Trustpower is the country's fifth-largest electricity retailer and uses a string of more than 30 small hydro plants to complement supplies it buys from the wholesale market to power its customers. It also buys the output from Tilt Renewables' Tararua and Mahinerangi wind farms.
Wholesale prices collapsed late December after storms in the South Island caused widespread flooding and pushed national hydro storage to its highest level in more than 10 years.
Power prices have been higher in recent weeks, amid tight gas supplies and as upgrade work on Transpower's high-voltage link between the two islands reduced supplies, but were not as high as Trustpower had been projecting.
Trustpower had warned in November that the HVDC work and planned gas field maintenance made forecasting the March quarter difficult.

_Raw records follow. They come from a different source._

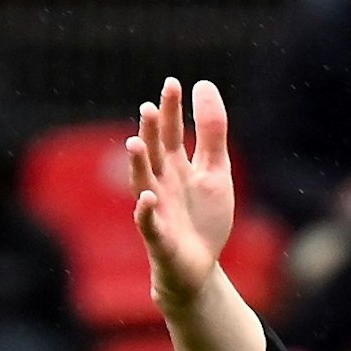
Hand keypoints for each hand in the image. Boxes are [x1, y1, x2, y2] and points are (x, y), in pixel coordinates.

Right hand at [128, 77, 234, 310]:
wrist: (199, 267)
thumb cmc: (204, 218)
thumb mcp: (216, 171)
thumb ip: (212, 132)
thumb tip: (203, 85)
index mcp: (175, 166)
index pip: (170, 131)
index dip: (170, 109)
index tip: (172, 83)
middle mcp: (161, 183)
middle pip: (154, 153)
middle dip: (150, 132)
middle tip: (149, 108)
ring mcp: (157, 209)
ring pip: (143, 183)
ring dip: (138, 165)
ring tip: (135, 143)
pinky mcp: (159, 238)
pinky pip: (148, 224)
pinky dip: (146, 212)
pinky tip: (147, 198)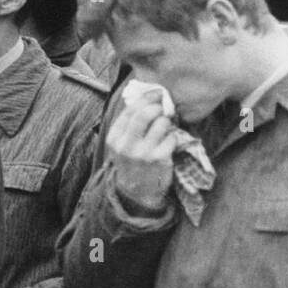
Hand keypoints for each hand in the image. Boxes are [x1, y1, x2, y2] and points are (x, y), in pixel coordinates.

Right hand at [108, 91, 176, 213]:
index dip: (144, 99)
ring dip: (167, 121)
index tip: (155, 93)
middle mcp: (126, 145)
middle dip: (157, 106)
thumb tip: (144, 102)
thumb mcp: (120, 146)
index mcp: (114, 138)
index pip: (129, 111)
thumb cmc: (131, 164)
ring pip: (160, 124)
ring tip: (167, 125)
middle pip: (144, 114)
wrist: (136, 193)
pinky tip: (170, 140)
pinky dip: (173, 136)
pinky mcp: (159, 159)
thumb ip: (127, 127)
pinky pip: (171, 138)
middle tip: (164, 106)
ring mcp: (143, 153)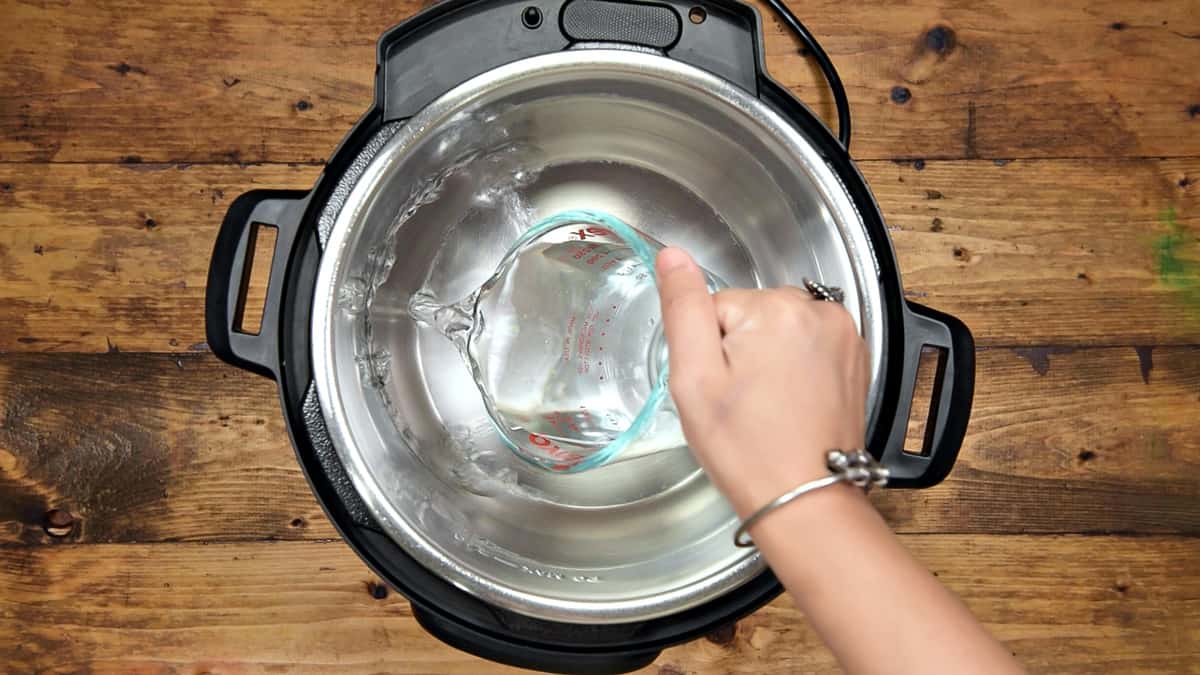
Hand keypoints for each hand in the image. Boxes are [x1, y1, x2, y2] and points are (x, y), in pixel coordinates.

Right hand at [656, 247, 869, 517]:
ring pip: (779, 329)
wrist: (805, 498)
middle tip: (743, 402)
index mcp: (775, 310)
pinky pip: (808, 345)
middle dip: (740, 352)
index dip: (709, 352)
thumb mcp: (695, 378)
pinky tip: (791, 404)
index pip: (716, 308)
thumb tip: (673, 256)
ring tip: (769, 406)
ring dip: (769, 359)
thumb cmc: (747, 448)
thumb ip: (684, 308)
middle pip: (750, 315)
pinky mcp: (856, 356)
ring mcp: (844, 334)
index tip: (723, 389)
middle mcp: (818, 311)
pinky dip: (796, 368)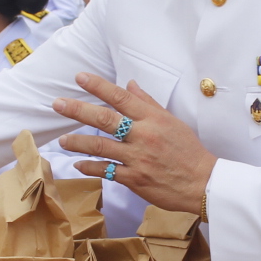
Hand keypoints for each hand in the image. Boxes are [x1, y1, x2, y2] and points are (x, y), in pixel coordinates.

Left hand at [55, 73, 216, 213]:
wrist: (202, 183)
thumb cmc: (188, 151)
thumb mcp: (171, 122)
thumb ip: (148, 103)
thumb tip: (129, 85)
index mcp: (153, 119)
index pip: (121, 97)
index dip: (98, 86)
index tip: (80, 77)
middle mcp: (143, 135)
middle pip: (105, 119)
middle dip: (78, 110)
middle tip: (58, 104)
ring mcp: (137, 158)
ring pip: (100, 146)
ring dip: (78, 142)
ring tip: (62, 140)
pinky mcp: (134, 179)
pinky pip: (106, 171)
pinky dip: (90, 168)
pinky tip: (77, 165)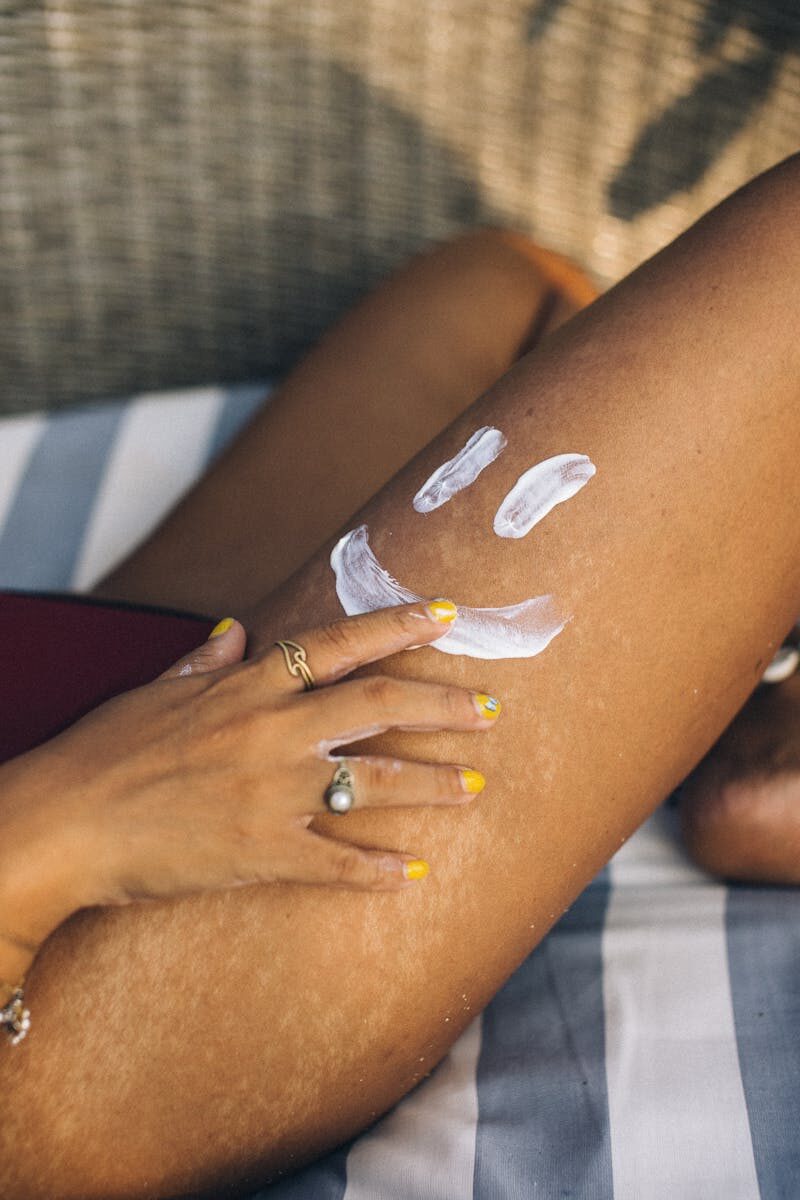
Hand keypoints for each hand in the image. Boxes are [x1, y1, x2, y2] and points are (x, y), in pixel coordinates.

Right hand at [9, 601, 499, 930]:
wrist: (65, 823)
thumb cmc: (103, 752)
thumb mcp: (153, 691)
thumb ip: (204, 660)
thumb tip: (235, 630)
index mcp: (247, 685)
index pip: (341, 643)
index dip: (400, 625)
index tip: (448, 615)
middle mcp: (272, 731)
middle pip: (381, 705)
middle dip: (445, 705)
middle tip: (491, 711)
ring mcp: (273, 794)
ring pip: (374, 783)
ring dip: (432, 784)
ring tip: (473, 787)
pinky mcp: (264, 853)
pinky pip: (337, 864)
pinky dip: (378, 872)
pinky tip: (412, 876)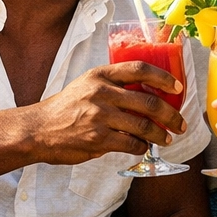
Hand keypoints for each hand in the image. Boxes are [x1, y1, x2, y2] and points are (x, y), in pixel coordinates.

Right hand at [26, 62, 187, 164]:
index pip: (140, 69)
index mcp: (100, 75)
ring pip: (144, 126)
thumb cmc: (65, 107)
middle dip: (171, 115)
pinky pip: (130, 143)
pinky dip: (141, 147)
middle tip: (180, 123)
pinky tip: (143, 147)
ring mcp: (99, 117)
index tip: (178, 87)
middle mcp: (101, 93)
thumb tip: (148, 92)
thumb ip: (113, 85)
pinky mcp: (97, 139)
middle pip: (149, 102)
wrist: (37, 130)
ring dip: (160, 134)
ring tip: (166, 138)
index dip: (163, 77)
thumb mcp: (87, 85)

Material the company provided today showed average market prices in December were about $40 a megawatt-hour lower than the company had been expecting in November, while prices in January were about $20 lower.
Electricity futures for February and March also fell last week as more storms on the South Island again pushed storage levels in some catchments above maximum operating levels.
Trustpower said the main factor in the revised forecast was "materially lower" wholesale prices, with forward spot prices for the rest of the financial year also "significantly" lower than in November.
"While overall generation volume is broadly in line with expectation the timing of generation, especially wind acquired under contract, occurred more in lower-priced periods than expected," Trustpower said in a statement.
"Generation for the remainder of the year is expected to be below average due primarily to low North Island inflows but also due to retaining South Island storage in response to below-average prices."
Trustpower's South Island dams typically account for almost half of its generation.
The firm's presentation showed that most of the earnings revision was due to the impact of lower generation and lower power prices.
Generation operating costs were also higher, while volatile gas prices and increased carbon costs had also reduced gross margin on the firm's gas sales.
Improved margins on electricity sales, and better than expected margins from the firm's growing internet and phone business, only slightly offset those impacts.